Il fallait bien qu’un jour, Le Bulletin célinien consacre un numéro à Gen Paul. Cela se justifiait d’autant plus qu’il est sans conteste le meilleur illustrateur de Céline.
L’occasion m’en est donnée par la parution de l’excellente biographie de Jacques Lambert ¹.
C’est peu dire que les « céliniens historiques », tels André Pulicani ou Pierre Monnier, ne portaient guère l’artiste dans leur cœur depuis qu’il s’était répandu en propos peu amènes sur Céline. Mieux : Gen Paul ne craignit pas de faire accroire à l’un de ses premiers biographes qu’il rompit avec Céline à la parution de Bagatelles pour un massacre (!). C’était tenter de faire oublier qu’il l’accompagna à Berlin en 1942, ainsi qu’à deux dîners à l’ambassade d’Allemagne. Et qu’il ne se fit pas davantage prier pour illustrer une édition de Voyage et de Mort à crédit durant cette même année 1942.

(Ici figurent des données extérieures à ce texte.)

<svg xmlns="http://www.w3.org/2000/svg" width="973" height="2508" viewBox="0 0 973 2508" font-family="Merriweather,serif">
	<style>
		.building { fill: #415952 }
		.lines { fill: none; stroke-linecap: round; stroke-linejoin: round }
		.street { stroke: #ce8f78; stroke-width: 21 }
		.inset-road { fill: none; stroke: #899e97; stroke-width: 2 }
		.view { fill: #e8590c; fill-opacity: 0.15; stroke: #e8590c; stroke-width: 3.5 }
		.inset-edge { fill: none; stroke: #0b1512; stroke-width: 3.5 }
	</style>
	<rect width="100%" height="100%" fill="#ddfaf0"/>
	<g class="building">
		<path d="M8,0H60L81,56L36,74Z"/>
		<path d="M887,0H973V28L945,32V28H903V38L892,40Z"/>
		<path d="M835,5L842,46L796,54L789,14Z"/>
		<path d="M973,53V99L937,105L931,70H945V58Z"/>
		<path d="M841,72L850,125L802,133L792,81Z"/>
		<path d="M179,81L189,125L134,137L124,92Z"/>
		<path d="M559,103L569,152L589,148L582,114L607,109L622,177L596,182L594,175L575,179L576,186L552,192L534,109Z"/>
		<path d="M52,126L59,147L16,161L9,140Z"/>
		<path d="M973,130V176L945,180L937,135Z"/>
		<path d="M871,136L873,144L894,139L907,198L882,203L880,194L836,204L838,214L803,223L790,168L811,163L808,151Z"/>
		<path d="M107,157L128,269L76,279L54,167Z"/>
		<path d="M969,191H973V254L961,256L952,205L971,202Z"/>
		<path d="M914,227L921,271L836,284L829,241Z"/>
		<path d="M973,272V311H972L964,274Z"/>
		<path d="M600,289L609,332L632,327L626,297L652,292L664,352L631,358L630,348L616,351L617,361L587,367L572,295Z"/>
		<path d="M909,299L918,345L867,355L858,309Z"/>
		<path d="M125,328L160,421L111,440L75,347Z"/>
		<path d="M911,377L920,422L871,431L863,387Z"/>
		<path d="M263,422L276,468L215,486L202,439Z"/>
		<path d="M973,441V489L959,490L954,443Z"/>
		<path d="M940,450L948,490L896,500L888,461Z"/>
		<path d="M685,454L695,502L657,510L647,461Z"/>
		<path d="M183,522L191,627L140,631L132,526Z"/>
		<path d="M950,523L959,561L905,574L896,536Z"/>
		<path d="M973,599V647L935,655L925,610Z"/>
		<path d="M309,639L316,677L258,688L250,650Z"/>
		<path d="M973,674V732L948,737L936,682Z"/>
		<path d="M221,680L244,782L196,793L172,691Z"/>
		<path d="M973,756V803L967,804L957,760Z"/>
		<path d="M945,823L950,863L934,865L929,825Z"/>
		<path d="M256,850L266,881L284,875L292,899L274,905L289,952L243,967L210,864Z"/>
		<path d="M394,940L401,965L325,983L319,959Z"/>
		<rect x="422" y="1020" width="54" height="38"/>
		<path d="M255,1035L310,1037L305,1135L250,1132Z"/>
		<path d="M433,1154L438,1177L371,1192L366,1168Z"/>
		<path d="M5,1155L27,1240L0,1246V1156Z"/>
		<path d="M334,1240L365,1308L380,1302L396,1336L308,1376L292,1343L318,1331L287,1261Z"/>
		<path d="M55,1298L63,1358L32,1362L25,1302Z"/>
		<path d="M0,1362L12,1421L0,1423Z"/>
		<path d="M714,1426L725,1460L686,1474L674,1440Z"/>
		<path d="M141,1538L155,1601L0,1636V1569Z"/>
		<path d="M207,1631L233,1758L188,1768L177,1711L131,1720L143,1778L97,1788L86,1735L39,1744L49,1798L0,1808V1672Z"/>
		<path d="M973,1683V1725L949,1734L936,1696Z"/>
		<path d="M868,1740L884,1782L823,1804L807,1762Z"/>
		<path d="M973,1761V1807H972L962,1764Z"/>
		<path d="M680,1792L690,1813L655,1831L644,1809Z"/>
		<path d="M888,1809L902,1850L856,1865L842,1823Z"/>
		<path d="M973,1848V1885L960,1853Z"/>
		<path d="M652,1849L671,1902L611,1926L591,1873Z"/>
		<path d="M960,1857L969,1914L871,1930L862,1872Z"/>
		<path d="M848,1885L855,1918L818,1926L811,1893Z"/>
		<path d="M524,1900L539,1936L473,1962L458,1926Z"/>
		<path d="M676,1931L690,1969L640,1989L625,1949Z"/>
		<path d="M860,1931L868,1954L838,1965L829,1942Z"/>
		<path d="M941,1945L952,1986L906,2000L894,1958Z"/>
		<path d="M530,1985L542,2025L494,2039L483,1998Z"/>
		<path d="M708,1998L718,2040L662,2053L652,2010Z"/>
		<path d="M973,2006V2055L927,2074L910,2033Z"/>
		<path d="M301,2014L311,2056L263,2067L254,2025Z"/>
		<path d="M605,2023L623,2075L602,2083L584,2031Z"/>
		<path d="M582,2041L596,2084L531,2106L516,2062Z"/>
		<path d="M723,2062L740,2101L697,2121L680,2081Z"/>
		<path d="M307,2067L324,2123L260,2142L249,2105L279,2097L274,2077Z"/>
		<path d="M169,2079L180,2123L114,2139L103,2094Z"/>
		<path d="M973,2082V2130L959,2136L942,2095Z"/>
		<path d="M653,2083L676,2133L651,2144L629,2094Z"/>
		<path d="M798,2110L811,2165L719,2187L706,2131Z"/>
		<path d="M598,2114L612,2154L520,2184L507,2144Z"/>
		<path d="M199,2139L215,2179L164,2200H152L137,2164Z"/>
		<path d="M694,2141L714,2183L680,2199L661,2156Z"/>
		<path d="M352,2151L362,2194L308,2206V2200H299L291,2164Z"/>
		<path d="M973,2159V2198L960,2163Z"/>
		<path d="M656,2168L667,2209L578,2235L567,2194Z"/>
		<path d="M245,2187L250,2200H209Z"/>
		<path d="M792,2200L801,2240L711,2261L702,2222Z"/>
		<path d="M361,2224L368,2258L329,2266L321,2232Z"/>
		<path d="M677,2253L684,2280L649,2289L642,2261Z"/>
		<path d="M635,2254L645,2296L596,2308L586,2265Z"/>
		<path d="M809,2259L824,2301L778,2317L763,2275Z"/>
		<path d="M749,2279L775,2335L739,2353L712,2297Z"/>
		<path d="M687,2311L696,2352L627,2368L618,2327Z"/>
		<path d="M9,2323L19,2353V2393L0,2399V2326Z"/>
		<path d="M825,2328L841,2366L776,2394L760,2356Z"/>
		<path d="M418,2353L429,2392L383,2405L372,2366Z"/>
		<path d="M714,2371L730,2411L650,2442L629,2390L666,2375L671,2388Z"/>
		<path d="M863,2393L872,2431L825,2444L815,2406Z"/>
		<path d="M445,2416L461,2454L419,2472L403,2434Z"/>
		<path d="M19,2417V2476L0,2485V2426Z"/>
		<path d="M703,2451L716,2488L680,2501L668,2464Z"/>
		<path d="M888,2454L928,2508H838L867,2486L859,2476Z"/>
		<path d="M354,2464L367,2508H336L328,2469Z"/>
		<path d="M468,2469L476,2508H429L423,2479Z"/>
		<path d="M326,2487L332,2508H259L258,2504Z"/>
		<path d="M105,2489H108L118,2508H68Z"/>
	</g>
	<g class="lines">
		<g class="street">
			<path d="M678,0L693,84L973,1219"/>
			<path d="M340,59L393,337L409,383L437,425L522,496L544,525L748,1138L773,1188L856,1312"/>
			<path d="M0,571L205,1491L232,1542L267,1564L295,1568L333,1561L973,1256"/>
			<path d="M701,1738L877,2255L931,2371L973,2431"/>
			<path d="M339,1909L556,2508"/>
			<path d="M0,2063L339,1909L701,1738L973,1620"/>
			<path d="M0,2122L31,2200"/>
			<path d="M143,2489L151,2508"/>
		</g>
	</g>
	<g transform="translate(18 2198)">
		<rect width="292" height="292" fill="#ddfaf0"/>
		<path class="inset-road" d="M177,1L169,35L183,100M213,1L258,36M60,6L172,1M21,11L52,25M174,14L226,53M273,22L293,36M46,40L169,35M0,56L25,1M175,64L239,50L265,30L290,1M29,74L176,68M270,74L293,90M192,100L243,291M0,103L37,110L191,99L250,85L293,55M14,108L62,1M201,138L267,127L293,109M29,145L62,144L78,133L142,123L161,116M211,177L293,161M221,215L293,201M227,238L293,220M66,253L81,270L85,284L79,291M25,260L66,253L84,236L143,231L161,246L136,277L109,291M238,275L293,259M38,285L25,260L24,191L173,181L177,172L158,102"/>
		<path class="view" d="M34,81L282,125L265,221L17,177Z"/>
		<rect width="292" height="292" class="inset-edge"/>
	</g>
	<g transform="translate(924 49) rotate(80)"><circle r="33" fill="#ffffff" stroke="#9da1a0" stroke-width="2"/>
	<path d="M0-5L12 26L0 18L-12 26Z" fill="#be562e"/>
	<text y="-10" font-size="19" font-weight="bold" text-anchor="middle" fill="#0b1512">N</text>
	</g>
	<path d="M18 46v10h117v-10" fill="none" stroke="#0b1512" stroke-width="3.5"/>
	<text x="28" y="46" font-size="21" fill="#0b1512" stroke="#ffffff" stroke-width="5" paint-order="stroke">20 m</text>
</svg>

Un des mérites du livre de Jacques Lambert est de montrer que la personnalité de l’artiste est plus complexe que l’image sommaire qu’il donnait de lui-même. Sensible et généreux : c’est bien ainsi qu’il apparaît dans cette biographie qui ne dissimule pas pour autant les travers du personnage. À ce propos, Céline n’était d’ailleurs pas le seul à le voir en « gologolo ». Ainsi, Robert Le Vigan n’y allait pas avec le dos de la cuiller : « Le monstre de méchanceté laborieuse que ce Paul ! c’est ça qui l’empêche de crever : il le sait et en remet de plus belle. Sorcier maître des ruines, alambiqueur de soupente. J’ai eu la plus grande révélation de sa vacherie à longue portée pour sa sauvegarde personnelle de tartuffe à la quille de bois, peu après ma sortie de tôle… »

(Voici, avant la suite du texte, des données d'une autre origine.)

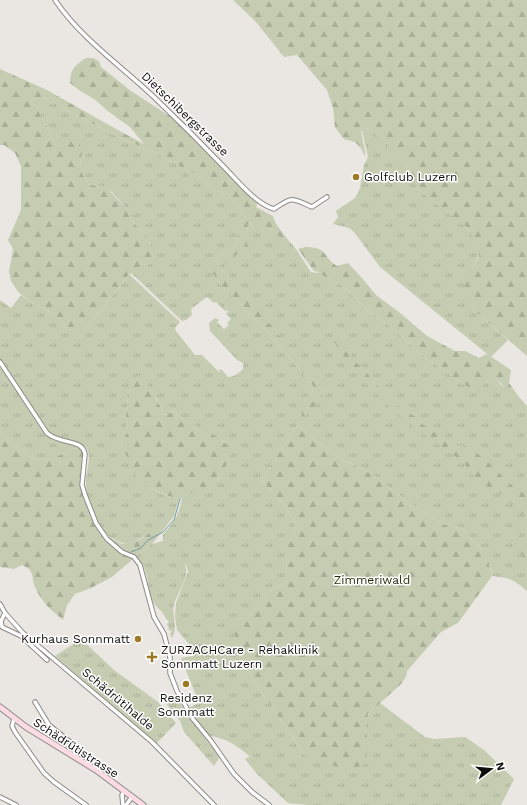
<svg xmlns="http://www.w3.org/2000/svg" width="527" height="805" viewBox="0 0 527 805" font-family="'Work Sans',sans-serif">
  <style>
    .grass { fill: url(#grass-tufts) }
    .forest { fill: url(#forest-firs) }
    .lines { fill: none; stroke-linecap: round; stroke-linejoin: round }
    .stream { stroke: #7199a1; stroke-width: 1 }
    .minor-casing { stroke: #8d8a87; stroke-width: 5.5 }
    .secondary-casing { stroke: #8d8a87; stroke-width: 7 }
    .minor { stroke: #fff; stroke-width: 3.5 }
    .secondary { stroke: #fddbe2; stroke-width: 5 }
    .poi-dot { fill: #9e7a26; stroke: #fff; stroke-width: 1.5 }
    .labels { text-anchor: middle; stroke-width: 3; stroke-linejoin: round; paint-order: stroke }
    .street-label { font-size: 12px; fill: #0f0e0d; stroke: #fff }
    .poi-label { font-size: 12px; fill: #0f0e0d; stroke: #fff; text-anchor: start }
    .park-label { font-size: 12px; fill: #2a2f0b; stroke: #fff }
  </style>
  <defs>
    <pattern id="grass-tufts" width="24" height="20" patternUnits="userSpaceOnUse"><rect width="24" height="20" fill="#c6ccb1"/><path d="M3 7l-1-3M5 7V3M7 7l1-3M15 17l-1-3M17 17v-4M19 17l1-3" fill="none" stroke="#a9ae97"/></pattern>
    <pattern id="forest-firs" width="22" height="20" patternUnits="userSpaceOnUse"><rect width="22" height="20" fill="#c6ccb1"/><path d="M5 1l3.5 6h-7zM16 11l3.5 6h-7z" fill="#a9ae97"/></pattern>
  </defs>
  <rect width="100%" height="100%" fill="#eae7e3"/>
  <g class="grass">
    <path d="M41,97L49,100L118,137L154,152L203,179L213,190L228,194L246,217L244,220L238,223V240L236,246L211,263L215,277L227,292L238,301L248,313L270,334L314,387V389L304,401V417L312,407L321,390L219,266C235,253 250,250 247,225L250,223L251,225H260L263,232L274,229C279,236 286,237 291,243C298,251 304,262 311,272L317,273L320,272L322,275L343,286L367,310L391,327L422,355L463,384L483,392V385L488,379H496L516,401L519,397L527,406V591C513,579 510,578 492,576L490,566L482,550L463,529L442,524L407,501L373,475L336,456L297,425L261,481L282,502L296,523L292,536L286,549L287,582L272,589L248,617L236,620L242,659L257,686L306,756L369,745C363,723 362,718 380,703L425,737L434,739L465,737L484,750L514,779L501,805H308L288,803L257,774L245,759L250,757C240,747 222,736 208,736L197,722L188,708L199,703L181,658L193,656L189,644L177,630L175,616L176,603L188,572L186,564L185,565C190,576 178,592 174,604C171,615 179,627 172,638L170,634L172,631L169,630L167,624L169,621L166,619C163,610 156,608 153,602C147,588 149,565 135,557L152,544L163,541V534C176,520 178,517 182,498L195,491H205L219,479L231,453L225,442L183,419L175,411L165,415L156,398L127,390L128,404L126,413L127,433L121,444L147,486L164,495L179,499L174,516L160,534C145,528 136,549 120,542C115,539 108,537 104,533C95,522 85,496 86,481C86,471 93,454 85,446C80,441 59,439 50,434L0,360V300L11,308L21,295L36,305L55,315L70,331H82L91,323L129,274L180,322L175,328L176,331L195,355H202L220,373L219,370L221,369L228,377C235,377 239,373 243,369V363L237,360L210,331L209,323L215,318L219,320L217,322L224,329L229,325L227,323L231,319L226,314L228,312L227,310L225,311L216,302L214,303L207,297L191,309L192,315L186,320L182,321L131,273H134L141,279L148,265L152,248L145,234L131,220L126,208L115,195L108,189L101,186L90,185L80,170L81,148L57,147L38,109L31,101Z"/>
    <path d="M366,128C381,136 401,156 410,170C413,175 412,181 415,184C432,207 466,217 478,245C482,255 474,262 473,271C472,284 474,298 474,310L508,340L491,357L380,267L354,232L349,228L333,224L338,217L336,211L355,198L360,188L364,165L368,157L362,130Z"/>
    <polygon points="0,368 3,370 45,434 53,440 81,447 70,450 52,459 40,460 29,456 10,442 0,431"/>
    <polygon points="80,638 114,670 158,702 176,723 156,744 55,656 72,645"/>
    <polygon points="178,700 193,723 219,756 218,760 214,766 184,732 180,721 164,701"/>
  </g>
  <g class="forest">
    <polygon points="233,0 527,0 527,356 474,310 461,294 479,256 478,245 466,227 426,196 413,183 412,173 408,167 388,145 368,129 366,128 361,131 365,151 365,157 361,148 355,142 344,139 335,127 333,108 327,90 297,55 284,57 256,22"/>
    <path d="M86,58H93L99,61L101,67L131,91L171,117L258,202L256,207L273,216L276,224L289,241L278,235L274,229L270,230L269,236L264,234L260,225L254,227L250,223L247,225L248,236L246,248L219,266L319,382L322,397L304,417L301,412L304,401L314,389V387L270,334L248,313L238,301L227,292L215,277L210,266L211,263L236,246L238,240V223L244,220L246,217L228,194L213,190L203,179L154,152L118,137L49,100L41,97L31,101L38,109L57,147L71,139C91,152 76,156 81,171C83,176 87,180 90,185L101,186L108,189L126,208L131,220L145,234L152,248L156,259L148,265V271L141,280L134,273L129,274L91,323L82,331H70L55,315L36,305L19,293L11,281L9,272L13,249L8,240L21,210V166L15,153L4,145H0V69L47,90L116,129L144,144L130,127L109,112L94,99L79,90L70,83C70,69 75,65 86,58Z"/>
    <path d="M305,247C329,247 321,256 337,266L348,263L362,278L376,295L399,312L427,336L455,351H465L479,358L487,354L511,370L509,383L519,397L516,402L504,389L502,384L496,379H488L483,385V392L481,394L463,384L422,355L391,327L367,310L343,286L322,275L320,272L314,271L298,249Z"/>
    <path d="M331,332L336,333L341,339L354,361L363,368L384,395L395,402L401,408L414,416L422,424L433,431L443,440L452,445L458,446L462,445L473,450L489,463L512,486L527,495V518L504,496L497,491L490,489L483,479L488,490C477,488 473,471 464,464C452,452 436,444 422,433C397,415 338,362 331,332Z"/>
    <polygon points="139,375 150,388 165,415 175,411 183,419 218,437 230,447 231,453 225,468 215,485 205,491 195,491 186,497 179,499 165,495 147,486 136,477 121,443 127,433 126,413 128,404 127,390 136,377"/>
    <polygon points="297,425 336,456 373,475 407,501 442,524 463,529 487,556 492,576 458,623 441,632 407,671 406,677 400,685 368,714 365,728 369,745 365,762 362,766 343,769 306,756 257,686 242,659 232,626 236,620 248,617 272,589 287,582 286,549 292,536 296,523 282,502 261,481"/>
    <path d="M0,431L10,442L29,456L40,460L52,459L70,450L81,447C87,461 82,477 83,493C84,498 86,503 88,507C94,524 102,539 117,550C122,554 129,555 133,559L112,577L91,588L75,594L67,605L63,620C50,609 42,603 35,587C32,581 34,575 29,569L22,565L14,569L0,567Z"/>
    <path d="M508,526L514,529L527,546V561C524,558 522,554 520,550C515,542 502,537 508,526Z"/>
    <path d="M155,532L160,534L152,544L135,557C124,552 114,547 107,536L122,544L134,542L139,540L148,534Z"/>
  </g>
  <g class="lines">
    <polyline class="stream" points="131,552 141,548 148,540 163,532 174,520 180,499"/>
    <defs>
      <g id="minor">
        <path d="M55,0C82,40 123,67 157,100C180,122 203,145 225,168C238,181 256,204 274,209C293,196 291,198 312,207L327,197"/>
        <path d="M0,362L47,433C60,445 82,438 85,454L82,485L85,495L96,523L107,539L122,552L134,557L140,565L154,617L164,634L170,657V673L177,691L193,719L211,741L234,774L252,792L269,805"/>
        <polyline points="0,604 5,613 23,633 152,742 214,805"/>
        <polyline points="5,613 1,621 2,627 21,636 47,660"/>
        <polyline points="35,702 49,725 75,746 76,750 73,756"/>
        <polyline points="14,719 12,726 15,732 44,773 54,782 86,805"/>
        <polyline points="0,797 16,805"/>
        <polyline points="123,805 122,795 124,791"/>
        <polyline points="126,805 132,797"/>
      </g>
      <polyline id="secondary" points="0,707 26,727 96,770 143,805"/>
    </defs>
    <use href="#minor" class="minor-casing"/>
    <use href="#secondary" class="secondary-casing"/>
    <use href="#minor" class="minor"/>
    <use href="#secondary" class="secondary"/>
  </g>
  <g class="poi-dot">
    <circle cx="356" cy="177" r="4"/>
    <circle cx="138" cy="639" r="4"/>
    <path d="M150 651h4v4h4v4h-4v4h-4v-4h-4v-4h4z"/>
    <circle cx="186" cy="684" r="4"/>
  </g>
  <g class="labels">
    <g class="street-label">
      <text transform="translate(185 114) rotate(44)" y="4">Dietschibergstrasse</text>
      <text transform="translate(118 699) rotate(40)" y="4">Schädrütihalde</text>
      <text transform="translate(76 748) rotate(33)" y="4">Schädrütistrasse</text>
    </g>
    <g class="poi-label">
      <text x="364" y="181">Golfclub Luzern</text>
      <text x="130" y="643" text-anchor="end">Kurhaus Sonnmatt</text>
      <text x="161" y="654">ZURZACHCare - Rehaklinik<tspan x="161" dy="14">Sonnmatt Luzern</tspan></text>
      <text x="186" y="702" text-anchor="middle">Residenz<tspan x="186" dy="14">Sonnmatt</tspan></text>
    </g>
    <g class="park-label">
      <text x="372" y="584">Zimmeriwald</text>
    </g>
  </g>
  <g transform="translate(491 769) rotate(74)" stroke="#ffffff" stroke-width="3" paint-order="stroke">
  <path d="M0-3L7 15L0 10L-7 15Z" fill="#0f0e0d"/>
  <text y="-6" font-size="11" font-weight="bold" text-anchor="middle" fill="#0f0e0d">N</text>
  </g>
</svg>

L’amitié qui lia Gen Paul et Céline ne fut pas, on le sait, exempte de brouilles ni d’éclats. Ces deux fortes personnalités, qui avaient pourtant bien des choses en commun, ne pouvaient avoir que des relations mouvementées. Et c’est peut-être Céline qui fut le plus affligé face au naufrage de cette amitié de vingt ans. Durant l’été 1951, alors que Pascaline et Paul Marteau hébergeaient Lucette et Céline à leur retour du Danemark, celui-ci dépêcha Pascaline auprès de Gen Paul pour l’inviter à dîner chez ses hôtes. Elle se heurta à une fin de non recevoir peu diplomatique, Gen Paul rendant Céline responsable de tous ses malheurs d’après-guerre. Citons son biographe : « Le soir, quand elle raconta tout cela à Céline, il ne fit aucun commentaire, mais il monta aussitôt dans sa chambre et ne redescendit pas pour dîner » ². Anecdote plus éclairante qu’une longue analyse.
Gen Paul s’est imposé comme une figure marquante de l’expressionnisme contemporain. Mais il appartient aussi à la légende célinienne. D’autant que Céline l’a gratifié d’une forme d’immortalité dont il se serait bien passé.
- Jacques Lambert, Gen Paul, un peintre maudit parmi les siens, La Table ronde, 2007.
- François Gibault, Céline. Cavalier de l’Apocalypse (1944-1961), Mercure de France, 1981, p. 264.